Okay, so today I tried to tackle this coding problem, “Largest Perimeter Triangle”. The number is 976. I found it on this coding practice site.
First, I read the problem carefully. It seemed pretty straightforward. Given an array of numbers, find the largest perimeter of a triangle that can be formed using three of those numbers, provided it’s a valid triangle.
I remembered the triangle inequality theorem – the sum of any two sides of a triangle must be greater than the third side. That was the key!

My initial thought was, “Okay, I’ll just brute-force this thing.” I started writing nested loops, like three levels deep, to check every possible combination of three numbers.

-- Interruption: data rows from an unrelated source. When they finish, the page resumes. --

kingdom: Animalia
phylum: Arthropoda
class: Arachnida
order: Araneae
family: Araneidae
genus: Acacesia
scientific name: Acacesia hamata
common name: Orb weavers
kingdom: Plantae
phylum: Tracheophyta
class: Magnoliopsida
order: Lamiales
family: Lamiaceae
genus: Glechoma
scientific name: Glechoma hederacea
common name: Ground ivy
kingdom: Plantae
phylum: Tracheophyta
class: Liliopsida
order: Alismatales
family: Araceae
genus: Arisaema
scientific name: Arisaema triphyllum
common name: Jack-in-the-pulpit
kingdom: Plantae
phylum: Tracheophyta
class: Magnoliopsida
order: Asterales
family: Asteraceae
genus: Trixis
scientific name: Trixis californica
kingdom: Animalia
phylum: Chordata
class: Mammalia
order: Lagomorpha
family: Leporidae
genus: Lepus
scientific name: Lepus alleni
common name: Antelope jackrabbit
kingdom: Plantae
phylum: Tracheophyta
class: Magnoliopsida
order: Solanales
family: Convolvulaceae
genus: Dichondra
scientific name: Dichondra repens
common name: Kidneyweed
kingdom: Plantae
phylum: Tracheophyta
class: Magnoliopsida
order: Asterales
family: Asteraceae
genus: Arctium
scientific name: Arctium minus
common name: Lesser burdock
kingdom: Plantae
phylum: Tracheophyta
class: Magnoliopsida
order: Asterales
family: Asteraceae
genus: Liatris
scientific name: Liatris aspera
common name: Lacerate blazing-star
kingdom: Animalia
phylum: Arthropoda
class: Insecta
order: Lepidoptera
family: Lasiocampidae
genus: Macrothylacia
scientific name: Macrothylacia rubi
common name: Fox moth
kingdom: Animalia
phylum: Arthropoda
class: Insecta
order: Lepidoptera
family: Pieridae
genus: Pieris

- First loop picks number ‘a’.
- Second loop picks number ‘b’.
- Third loop picks number ‘c’.
Inside the loops, I had a bunch of ‘if’ statements to check if a + b > c, a + c > b, and b + c > a. If all those were true, I’d calculate the perimeter (a + b + c) and keep track of the largest one I found.
I ran it on small sample first. It is working!
Then I submitted my first try with that brute-force approach. I got a “Time Limit Exceeded” error. Ugh, I should be thinking better ways!
I realized I didn’t need all those nested loops. I can just use a trick. It’s simple! Sort that number first!
So,I sorted the array in descending order. My thinking was, if I start with the largest numbers, I’m more likely to find a valid triangle and a large perimeter quickly.
I sorted the array, and I only needed one loop.
Here’s what I use inside of the loop.
- I take the first three numbers (let’s call them a, b, and c, after sorting).
- Check if a < b + c, because after sorting, we already made a >=b >=c. if it is, that’s the largest possible perimeter, I can return right here.
- If not, move on to the next set of three numbers.
I ran it, and bang! It passed all the test cases, really fast! It’s really satisfying and exciting!